We can zip the names together with the text content and create a map, so that we can retrieve text content by name.

In [None]:
val textsMap = (names zip texts).toMap

## Word length

We'll use Bancroft's text in this example.

We'll split (tokenize) the text on runs of 1 or more white space characters.  For counting purposes, we don't care about case, so we'll create our word list by transforming every word to its lower-case version.


In [None]:
val words = textsMap("bancroft").split("[\\s]+").toVector.map(w => w.toLowerCase)

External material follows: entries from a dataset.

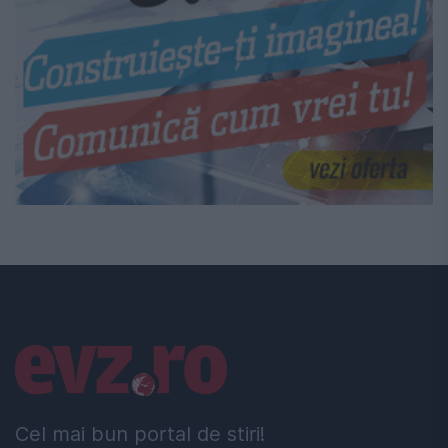
Linkuri utile
Cel mai bun portal de stiri!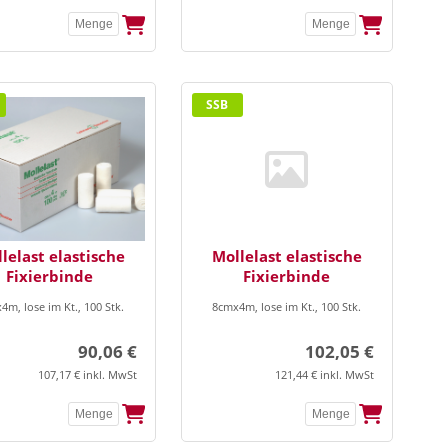
SSB
lelast elastische
Mollelast elastische
Fixierbinde
Fixierbinde
4m, lose im Kt., 100 Stk.
8cmx4m, lose im Kt., 100 Stk.
90,06 €
102,05 €
107,17 € inkl. MwSt
121,44 € inkl. MwSt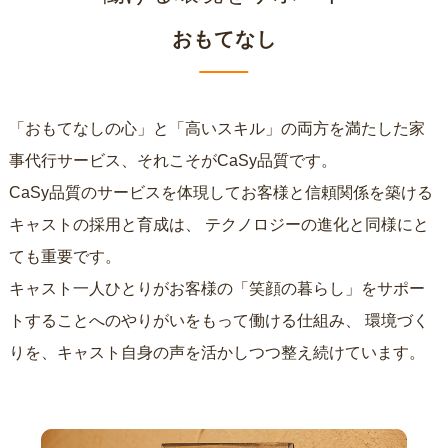
おもてなし
「おもてなしの心」と「高いスキル」の両方を満たした家
事代行サービス、それこそがCaSy品質です。
CaSy品質のサービスを体現してお客様と信頼関係を築ける
キャストの採用と育成は、
テクノロジーの進化と同様にと
ても重要です。
キャスト一人ひとりがお客様の「笑顔の暮らし」をサポー
トすることへのやりがいをもって働ける仕組み、
環境づく
りを、キャスト自身の声を活かしつつ整え続けています。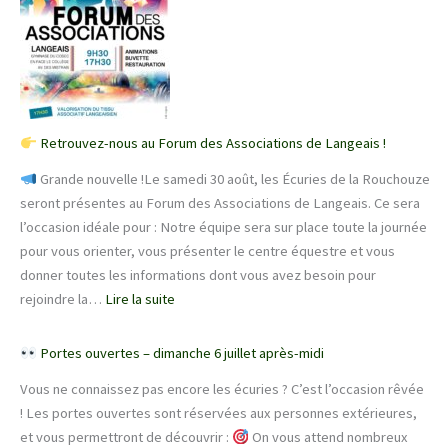
aux
Écuries
de
la
Rouchouze
–
Retrouvez-nous au Forum des Associations de Langeais !
une
Grande nouvelle !Le samedi 30 août, les Écuries de la Rouchouze
journée
seront présentes au Forum des Associations de Langeais. Ce sera
gratuite
l’occasion idéale pour : Notre équipe sera sur place toute la journée
à
pour vous orienter, vous présenter le centre équestre et vous
partager
donner toutes les informations dont vous avez besoin pour
!
:
rejoindre la…
Lire la suite
Retrouvez-
Portes ouvertes – dimanche 6 juillet après-midi
nous
Vous ne connaissez pas encore les écuries ? C’est l’occasion rêvée
au
! Les portes ouvertes sont réservées aux personnes extérieures,
Forum
et vous permettront de découvrir :
On vous attend nombreux
des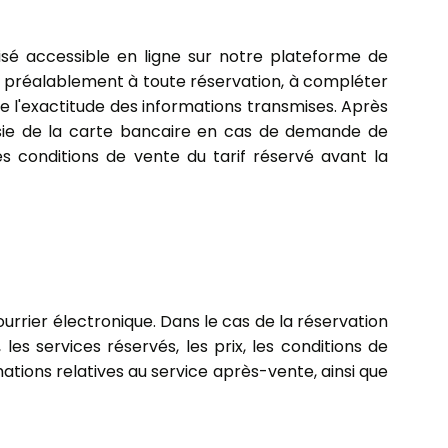
lisé accessible en ligne sur notre plateforme de
e, préalablement à toute réservation, à compléter
e l'exactitude des informations transmises. Après
isie de la carte bancaire en cas de demande de
s conditions de vente du tarif réservé avant la
urrier électronique. Dans le cas de la réservation
les services réservés, les prix, les conditions de
mations relatives au service après-vente, ainsi que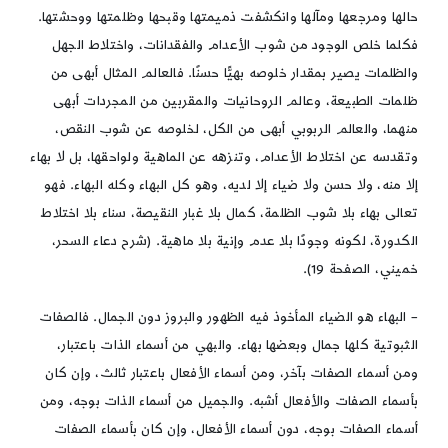
حالها ومرجعها ومآلها وانكشفت ذميمتها وقبحها وظلمتها ووحشتها.
فكلما خلص الوجود من شوب الأعدام والفقدانات، واختلاط الجهل
والظلمات يصير بمقدار خلوصه بهيًّا حسنًا. فالعالم المثال أبهى من
ظلمات الطبيعة، وعالم الروحانيات والمقربين من المجردات أبهى
منهما، والعالم الربوبي أبهى من الكل، لخلوصه عن شوب النقص،
وتقدسه عن اختلاط الأعدام، وتنزهه عن الماهية ولواحقها، بل لا بهاء
إلا منه، ولا حسن ولا ضياء إلا لديه، وهو كل البهاء وكله البهاء. فهو
تعالى بهاء بلا شوب الظلمة، كمال بلا غبار النقيصة، سناء بلا اختلاط
الكدورة، لكونه وجودًا بلا عدم وإنية بلا ماهية. (شرح دعاء السحر،
خميني، الصفحة 19).
– البهاء هو الضياء المأخوذ فيه الظهور والبروز دون الجمال. فالصفات
الثبوتية كلها جمال وبعضها بهاء. والبهي من أسماء الذات باعتبار،
ومن أسماء الصفات بآخر، ومن أسماء الأفعال باعتبار ثالث، وإن كان
بأسماء الصفات والأفعال أشبه. والجميل من أسماء الذات بوجه، ومن
أسماء الصفات بوجه، دون أسماء الأفعال، وإن كان بأسماء الصفات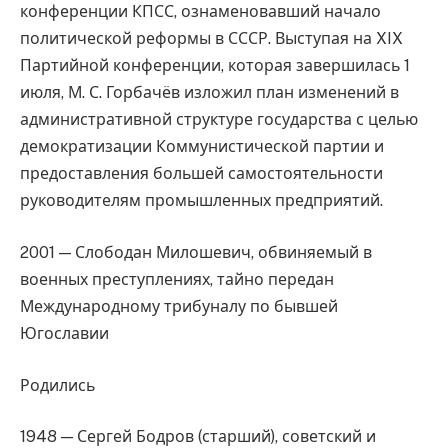
конференции КПСС, ознаменовавший начало
политической реформы в СССР. Выступая на XIX
Партийной конференции, которая завершилась 1
июля, М. С. Горбачёв изложил план изменений в
административной структуре государства с целью
демократизации Коммунистической партии и
предоставления большей самостоятельности
руководителям промышленных предприятий.
2001 — Слободан Милошевич, обвиняемый в
военных преступлениях, тайно передан
Международному трибуналу по бывшей
Югославии
Родились
1948 — Сергей Бодров (старший), советский и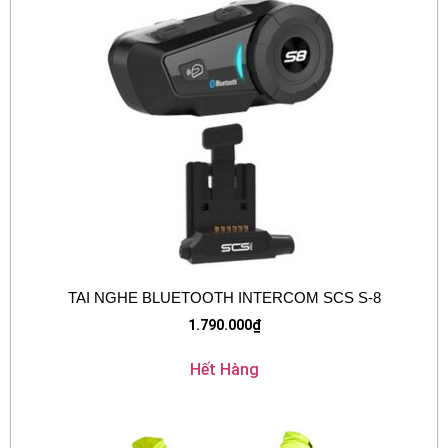
TAI NGHE BLUETOOTH INTERCOM SCS S-8
1.790.000
₫
Hết Hàng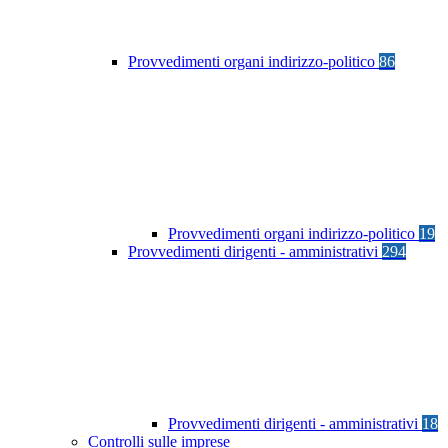
Provvedimenti organi indirizzo-politico
86
Provvedimenti organi indirizzo-politico
19
Provvedimenti dirigenti - amministrativi
294
Provvedimenti dirigenti - amministrativi
18
Controlli sulle imprese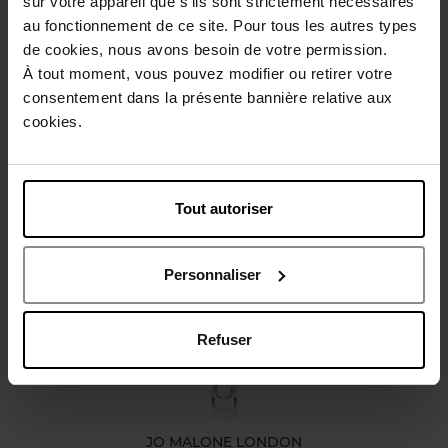
sur votre appareil que s’ils sont strictement nécessaires
au fonctionnement de ce site. Pour tous les autres types
Beschrijving
de cookies, nous avons besoin de votre permission.
À tout moment, vous pouvez modifier ou retirer votre
consentement dans la présente bannière relative aux
Karakteristieken
cookies.
Review
Beleid inzake klantbeoordelingen
Tout autoriser
Nog iets vergeten ?
Personnaliser
Refuser
JO MALONE LONDON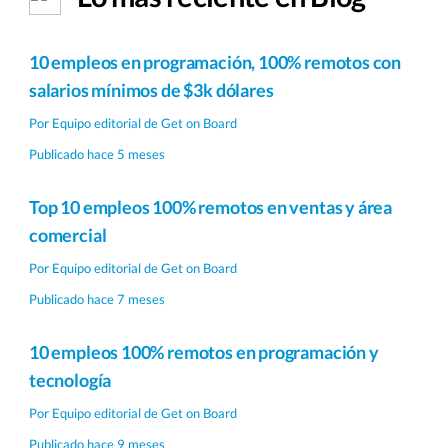
10 empleos en programación, 100% remotos con
salarios mínimos de $3k dólares
Por
Equipo editorial de Get on Board
Publicado hace 5 meses
Top 10 empleos 100% remotos en ventas y área
comercial
Por
Equipo editorial de Get on Board
Publicado hace 7 meses
10 empleos 100% remotos en programación y
tecnología
Por
Equipo editorial de Get on Board
Publicado hace 9 meses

## Clustering Vector contents with `groupBy` 




In [None]:
val groupedBySize = words.groupBy(w => w.size)

In [None]:
val sortedKeys = groupedBySize.keySet.toVector.sorted.reverse

In [None]:
sortedKeys.map { k =>
  k + " characters long: " + groupedBySize(k).size + " word(s)."
}

## Word frequency


In [None]:
val groupedByWord = words.groupBy(w => w).toVector


In [None]:
val frequencies = groupedByWord.map{ case (word, wordList) => (word, wordList.size)}

In [None]:
val mostToFewest = frequencies.sortBy{ case (w,freq) => freq }.reverse

## Options for plotting in a Jupyter notebook environment

Just because it's fun.

## Configuration


In [None]:
// Make plotly libraries available to this notebook:
import $ivy.`org.plotly-scala::plotly-almond:0.7.1`

In [None]:
// Import plotly libraries, and set display defaults suggested for use in Jupyter NBs:
import plotly._, plotly.element._, plotly.layout._, plotly.Almond._
repl.pprinter() = repl.pprinter().copy(defaultHeight = 3)

In [None]:
val items = mostToFewest.map(freq => freq._1)
val counts = mostToFewest.map(freq => freq._2)

val zipf = Vector(
  Bar(x = items, y = counts)
)
plot(zipf)